The NIGTA representative also confirmed that drought conditions impacting in many parts of the world had led to significant reductions in crops yields this year. North America, South America and many parts of Europe had all been affected in this regard.

“But it’s not just a case of the drought impacting on actual crop yields,” said Gallagher.

“Falling river levels in places like Argentina and the Mississippi River basin in the United States have physically prevented cargo boats from accessing harbours, causing delays and increasing shipping costs.”

Northern Ireland’s feed mills source most of its cereals from the UK and Ireland. However, soya comes from North and South America.

“Northern Ireland’s animal feed compounders are reliant on international markets throughout the year,” Gallagher confirmed.

“As a result, currency fluctuations can make such a big difference to the prices paid in Sterling for a large number of the raw materials used in compound feed specifications.”

NIIAS members were told that currency fluctuations had added almost £74/t to the price paid for soya coming into Northern Ireland from the United States over the past 12 months.

“In fact, currency issues alone have added £13/t on to the price paid in Sterling for soya over the past week,” she stressed.

Europe’s animal feed sector is still striving to work through the many trading issues caused by Brexit. However, where the Northern Ireland protocol is concerned NIGTA members are confirming that the measure is largely working in their favour.

“We are an all-island feed sector. The free flow of feed and raw materials across the island is vitally important,” Gallagher commented.

“However, NIGTA members fully recognise that the protocol is causing difficulties for some sectors in Northern Ireland that are very dependent on the import of products and materials from the rest of the UK.

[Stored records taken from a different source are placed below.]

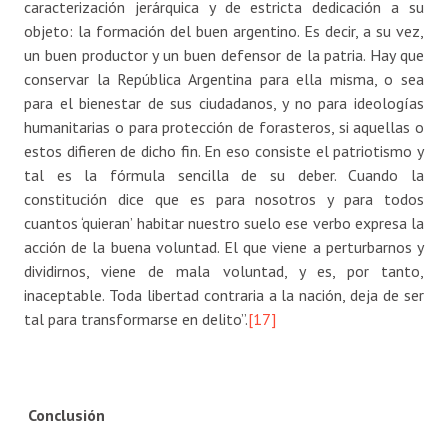
caracterización jerárquica y de estricta dedicación a su
objeto: la formación del buen argentino. Es decir, a su vez,
un buen productor y un buen defensor de la patria. Hay que
conservar la República Argentina para ella misma, o sea
para el bienestar de sus ciudadanos, y no para ideologías
humanitarias o para protección de forasteros, si aquellas o
estos difieren de dicho fin. En eso consiste el patriotismo y
tal es la fórmula sencilla de su deber. Cuando la
constitución dice que es para nosotros y para todos
cuantos ‘quieran’ habitar nuestro suelo ese verbo expresa la
acción de la buena voluntad. El que viene a perturbarnos y
dividirnos, viene de mala voluntad, y es, por tanto,
inaceptable. Toda libertad contraria a la nación, deja de ser
tal para transformarse en delito”.
[17]
Conclusión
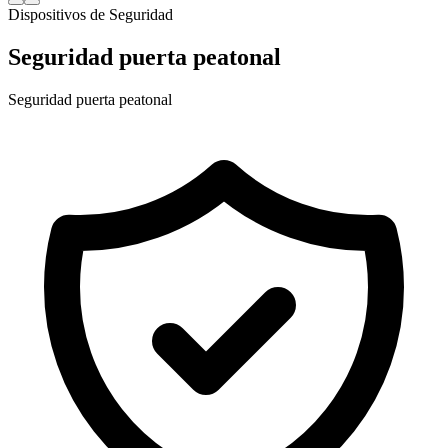
Dispositivos de Seguridad
Seguridad puerta peatonal
Seguridad puerta peatonal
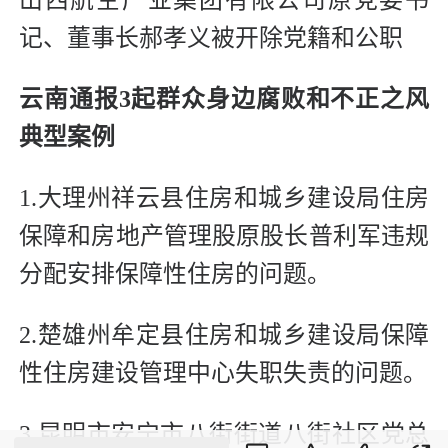
记、董事长郝孝义被开除党籍和公职
云南通报
3
起群众身边腐败和不正之风
典型案例
1.大理州祥云县住房和城乡建设局住房
保障和房地产管理股原股长普利军违规
分配安排保障性住房的问题。
2.楚雄州牟定县住房和城乡建设局保障
性住房建设管理中心失职失责的问题。
3.昆明市安宁市八街街道八街社区党总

“It is vitally important that all problems in this regard are resolved as quickly as possible, but in doing so care must be taken to ensure that measures intended to resolve East-West trade do not end up compromising North-South trade freedoms as a result.”

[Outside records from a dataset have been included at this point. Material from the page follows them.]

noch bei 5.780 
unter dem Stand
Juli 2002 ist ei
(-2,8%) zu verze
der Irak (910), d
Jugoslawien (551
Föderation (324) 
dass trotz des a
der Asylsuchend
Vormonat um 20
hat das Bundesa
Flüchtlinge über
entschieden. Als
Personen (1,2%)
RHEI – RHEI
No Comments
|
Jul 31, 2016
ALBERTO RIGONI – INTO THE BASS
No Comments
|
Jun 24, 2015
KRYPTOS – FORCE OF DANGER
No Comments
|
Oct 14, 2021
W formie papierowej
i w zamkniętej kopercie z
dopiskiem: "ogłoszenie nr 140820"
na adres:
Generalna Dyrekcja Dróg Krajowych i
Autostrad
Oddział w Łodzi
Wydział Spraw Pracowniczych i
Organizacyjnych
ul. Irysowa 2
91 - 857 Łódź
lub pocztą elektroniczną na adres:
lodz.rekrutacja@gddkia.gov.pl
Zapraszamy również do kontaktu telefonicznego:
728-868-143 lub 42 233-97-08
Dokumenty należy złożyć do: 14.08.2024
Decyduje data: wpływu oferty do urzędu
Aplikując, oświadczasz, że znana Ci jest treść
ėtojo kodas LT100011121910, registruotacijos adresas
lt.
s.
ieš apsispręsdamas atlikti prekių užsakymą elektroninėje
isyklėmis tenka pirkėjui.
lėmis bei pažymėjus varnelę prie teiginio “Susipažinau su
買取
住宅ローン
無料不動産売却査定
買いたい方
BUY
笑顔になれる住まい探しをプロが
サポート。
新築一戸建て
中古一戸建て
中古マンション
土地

Where fertiliser is concerned, the NIGTA representative indicated that merchants in Northern Ireland are reluctant to bring in large quantities of product unless and until they get strong market signals from farmers.

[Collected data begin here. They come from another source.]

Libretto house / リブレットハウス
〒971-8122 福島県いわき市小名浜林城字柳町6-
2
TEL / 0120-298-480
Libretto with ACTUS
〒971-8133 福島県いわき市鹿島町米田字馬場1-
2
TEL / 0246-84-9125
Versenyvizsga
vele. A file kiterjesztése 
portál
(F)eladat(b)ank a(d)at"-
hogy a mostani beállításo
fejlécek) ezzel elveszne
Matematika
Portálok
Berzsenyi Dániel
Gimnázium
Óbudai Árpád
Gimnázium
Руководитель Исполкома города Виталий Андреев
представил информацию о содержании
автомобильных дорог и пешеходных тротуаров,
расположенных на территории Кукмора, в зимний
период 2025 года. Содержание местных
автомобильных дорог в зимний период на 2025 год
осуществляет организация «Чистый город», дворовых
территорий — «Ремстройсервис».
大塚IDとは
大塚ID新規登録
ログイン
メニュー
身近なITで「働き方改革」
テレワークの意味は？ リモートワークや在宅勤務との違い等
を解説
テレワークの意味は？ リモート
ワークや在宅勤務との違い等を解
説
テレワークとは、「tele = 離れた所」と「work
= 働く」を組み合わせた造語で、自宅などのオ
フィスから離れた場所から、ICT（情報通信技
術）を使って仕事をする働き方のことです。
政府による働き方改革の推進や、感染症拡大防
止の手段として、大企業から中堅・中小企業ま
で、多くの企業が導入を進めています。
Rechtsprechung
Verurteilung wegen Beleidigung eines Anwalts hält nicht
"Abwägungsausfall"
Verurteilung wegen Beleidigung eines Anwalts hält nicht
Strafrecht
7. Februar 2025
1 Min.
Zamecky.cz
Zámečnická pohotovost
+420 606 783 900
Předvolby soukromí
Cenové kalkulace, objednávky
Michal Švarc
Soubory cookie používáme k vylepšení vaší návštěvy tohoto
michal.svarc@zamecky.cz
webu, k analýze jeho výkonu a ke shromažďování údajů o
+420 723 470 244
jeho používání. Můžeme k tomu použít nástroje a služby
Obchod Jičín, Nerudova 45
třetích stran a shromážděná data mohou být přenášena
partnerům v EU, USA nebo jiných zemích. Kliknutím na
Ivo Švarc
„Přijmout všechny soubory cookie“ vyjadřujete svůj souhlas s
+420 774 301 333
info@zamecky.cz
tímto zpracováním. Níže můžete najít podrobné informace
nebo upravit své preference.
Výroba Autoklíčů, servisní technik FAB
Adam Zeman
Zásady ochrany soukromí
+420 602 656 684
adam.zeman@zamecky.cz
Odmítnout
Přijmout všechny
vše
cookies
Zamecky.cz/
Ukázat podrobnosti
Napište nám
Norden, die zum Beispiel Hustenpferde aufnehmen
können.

“The financial risks associated with committing to large quantities of fertiliser right now without some form of customer security are too great,” she explained.

The production of nitrogen-based fertilisers is very much dependent on natural gas availability and the price of this energy source.

NIGTA’s chief executive told NIIAS members that gas prices had started to fall over recent weeks with a number of European fertiliser manufacturing plants coming back on stream. However, it is important to note that gas prices remain significantly higher than historical levels.

She concluded: “This year was a relatively good year for growing grass and whilst yield hasn’t been an issue for most, silage quality has suffered with a knock-on impact on performance. In particular, some of the low ME and protein levels were observed on poorly fertilised swards.

“As such, it is a good time to be thinking ahead for next year with every effort being made to maximise the nutrient use efficiency of purchased inputs.

“This starts with soil analysis and now is the opportune time to get a soil test done, correct any pH issues and work out the overall farm nutrient requirement.

“Farmers will, no doubt, find the prospect of paying for fertiliser at current prices a daunting one compared to historic levels.

“However, recent AFBI research confirms that, even at these elevated prices, fertiliser still delivers an excellent return in terms of the extra grass that it can produce.”